*** Text excerpt ***

> our title:

GAO Looks at US Army UGV Capabilities

> original title:

Cancellation of the Army’s Autonomous Navigation System

(Source: Government Accountability Office; issued Aug. 2, 2012)

The Army intended the Autonomous Navigation System (ANS) to enable ground robotic vehicles to partially drive and navigate themselves and to do so in remote areas with difficult terrain, by integrating sensors, processors, and software. Initially, the Army was developing the system as part of manned and unmanned ground vehicles (UGV) that were part of the Army’s Future Combat System (FCS) program.

But after the cancellation of various FCS vehicles beginning in 2009, the Army planned to couple ANS with the yet-to-be developed Multi-Mission Unmanned Ground Vehicle (MM-UGV), which among many uses was intended to counter roadside bombs – or improvised explosive devices (IED) – in Iraq and Afghanistan. General Dynamics Robotic Systems (GDRS) was the contractor for ANS.

The Army made considerable effort to develop and validate a requirement for the MM-UGV and ANS; however, both were cancelled in 2011. With the cancellation of these efforts, you expressed interest in the impact on Army future autonomous unmanned ground capabilities.

*** Input data ***

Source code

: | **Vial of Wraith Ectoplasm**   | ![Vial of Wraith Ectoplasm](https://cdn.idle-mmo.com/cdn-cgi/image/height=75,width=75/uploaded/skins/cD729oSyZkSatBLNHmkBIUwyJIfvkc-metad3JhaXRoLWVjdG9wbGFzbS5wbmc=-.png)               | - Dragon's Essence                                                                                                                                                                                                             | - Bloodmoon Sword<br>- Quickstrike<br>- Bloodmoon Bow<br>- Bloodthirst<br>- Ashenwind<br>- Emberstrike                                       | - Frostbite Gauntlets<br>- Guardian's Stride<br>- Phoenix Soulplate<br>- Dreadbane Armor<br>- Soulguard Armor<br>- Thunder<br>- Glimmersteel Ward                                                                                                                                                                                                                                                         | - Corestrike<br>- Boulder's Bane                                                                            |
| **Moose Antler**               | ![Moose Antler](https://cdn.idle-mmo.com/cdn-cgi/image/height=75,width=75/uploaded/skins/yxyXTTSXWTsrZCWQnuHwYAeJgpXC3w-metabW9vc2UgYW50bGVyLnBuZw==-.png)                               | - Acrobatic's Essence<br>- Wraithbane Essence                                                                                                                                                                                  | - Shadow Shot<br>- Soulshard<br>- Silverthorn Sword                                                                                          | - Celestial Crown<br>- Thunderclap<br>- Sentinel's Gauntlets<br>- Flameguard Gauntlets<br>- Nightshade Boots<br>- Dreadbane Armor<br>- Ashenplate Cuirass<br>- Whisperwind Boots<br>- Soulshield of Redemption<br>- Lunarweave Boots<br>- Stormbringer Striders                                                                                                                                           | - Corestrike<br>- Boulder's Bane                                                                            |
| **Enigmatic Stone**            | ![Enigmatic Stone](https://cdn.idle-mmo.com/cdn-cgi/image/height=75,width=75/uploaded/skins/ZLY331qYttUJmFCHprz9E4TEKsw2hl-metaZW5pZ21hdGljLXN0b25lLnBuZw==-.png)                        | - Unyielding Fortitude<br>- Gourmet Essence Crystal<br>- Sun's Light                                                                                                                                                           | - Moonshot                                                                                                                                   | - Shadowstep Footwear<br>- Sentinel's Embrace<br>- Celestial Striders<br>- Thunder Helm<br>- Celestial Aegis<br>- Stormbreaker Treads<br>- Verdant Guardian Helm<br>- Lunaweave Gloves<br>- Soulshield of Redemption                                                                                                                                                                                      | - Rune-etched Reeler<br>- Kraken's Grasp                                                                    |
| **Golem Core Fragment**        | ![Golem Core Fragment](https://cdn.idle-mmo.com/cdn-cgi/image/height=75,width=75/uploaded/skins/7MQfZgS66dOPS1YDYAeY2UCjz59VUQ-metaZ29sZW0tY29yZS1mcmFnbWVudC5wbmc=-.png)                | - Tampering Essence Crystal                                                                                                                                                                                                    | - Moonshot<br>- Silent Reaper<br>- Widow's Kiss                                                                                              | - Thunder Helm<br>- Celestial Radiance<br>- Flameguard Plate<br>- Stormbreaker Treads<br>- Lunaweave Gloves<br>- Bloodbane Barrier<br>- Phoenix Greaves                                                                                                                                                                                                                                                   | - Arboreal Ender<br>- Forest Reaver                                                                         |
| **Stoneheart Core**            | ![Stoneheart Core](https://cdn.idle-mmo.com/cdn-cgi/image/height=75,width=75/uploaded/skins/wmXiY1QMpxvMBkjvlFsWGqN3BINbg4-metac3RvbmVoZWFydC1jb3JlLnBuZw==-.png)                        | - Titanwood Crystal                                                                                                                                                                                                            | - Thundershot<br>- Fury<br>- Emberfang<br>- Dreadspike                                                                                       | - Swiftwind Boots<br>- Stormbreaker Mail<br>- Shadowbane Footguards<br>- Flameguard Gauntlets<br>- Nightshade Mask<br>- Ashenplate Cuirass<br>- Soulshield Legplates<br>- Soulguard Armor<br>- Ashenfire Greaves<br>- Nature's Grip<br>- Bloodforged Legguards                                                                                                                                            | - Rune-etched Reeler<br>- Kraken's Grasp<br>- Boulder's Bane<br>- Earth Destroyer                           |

***

Task item. Copy out the stretch of the Autonomous Navigation System text from "Cancellation of the Army’s" through "contractor for ANS.", renaming "roadside bombs" as "roadside explosives". You can disregard the data above.

Exercise output.
Cancellation of the Army’s Autonomous Navigation System

(Source: Government Accountability Office; issued Aug. 2, 2012)

The Army intended the Autonomous Navigation System (ANS) to enable ground robotic vehicles to partially drive and navigate themselves and to do so in remote areas with difficult terrain, by integrating sensors, processors, and software. Initially, the Army was developing the system as part of manned and unmanned ground vehicles (UGV) that were part of the Army’s Future Combat System (FCS) program.

But after the cancellation of various FCS vehicles beginning in 2009, the Army planned to couple ANS with the yet-to-be developed Multi-Mission Unmanned Ground Vehicle (MM-UGV), which among many uses was intended to counter roadside explosives – or improvised explosive devices (IED) – in Iraq and Afghanistan. General Dynamics Robotic Systems (GDRS) was the contractor for ANS.